*Excerpted passage*.

*** Begin section ***

I’d also question why from a technical perspective employers would prefer Python experience over R beside the fact that Python has a reputation of being more tightly integrated with ArcGIS. This is in fact true, but from all of my conversations with potential employers and with students who are in the work force, I have yet to hear of a use case in which Python was unquestionably the right choice as opposed to another language. Again, I think there are many cases where Python is the right choice! But I would speculate that employers prefer Python because of legacy and perceived needs rather than specific use cases, just like the data science job ads I see that reference things like “spacial” analysis and “geospatial informatics system”: they have a general idea of what they are looking for but don’t understand the depth of the topic enough to know how that requirement fits directly into the position. Maybe I’m not giving employers enough credit, but on more than one occasion I’ve heard employers adamantly lobby for Python and then admit to having little to no programming experience themselves. I’d wager that what employers really want is exposure the language (Python) and scripting experience more generally.

In essence, I honestly believe the vast majority of students who use Python in my classes as opposed to a language like R will be less equipped for workplace success – especially in the long-term – because of the reasons described in the previous sections. They will have a lower ceiling for their specialized field of interest because they will have spent more time learning a language up-front and less time mastering higher level spatial concepts through the language. They’ll be more equipped for software engineering and less equipped for spatial data analysis. I don’t think that’s a wise tradeoff. I can’t be convinced that a student highly skilled in R with no exposure to Python is ill-equipped for the modern workplace, even though I’d advocate for exposure to both languages even if employers’ desires were not a factor. The challenge is convincing employers that students are well-equipped for their organization even if they’ve spent more time in tools not listed explicitly on a job advertisement. For this reason, I think exposure to Python is crucially important, particularly in lower level courses like GIS 1 or Intro. to GIS– at least enough for students to feel confident putting it on their resumes.

*** End section ***

*Directions*.
Summarize the passage about Python and R in two sentences. Rely only on the passage about Python and R.

*Data excerpt*.
*** Begin section ***

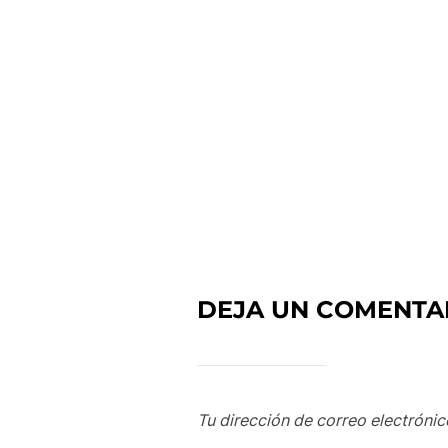
DEJA UN COMENTA
Tu dirección de correo electrónic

*** End section ***

*Answer*.
The author suspects that employers prefer Python because of legacy and perceived needs rather than specific use cases, and that what they really want is exposure to the language and scripting experience more generally. Although the author believes students who use Python rather than R will be less equipped for spatial data analysis, Python exposure is still considered crucially important in lower-level GIS courses, at least enough for students to feel confident putting it on their resumes.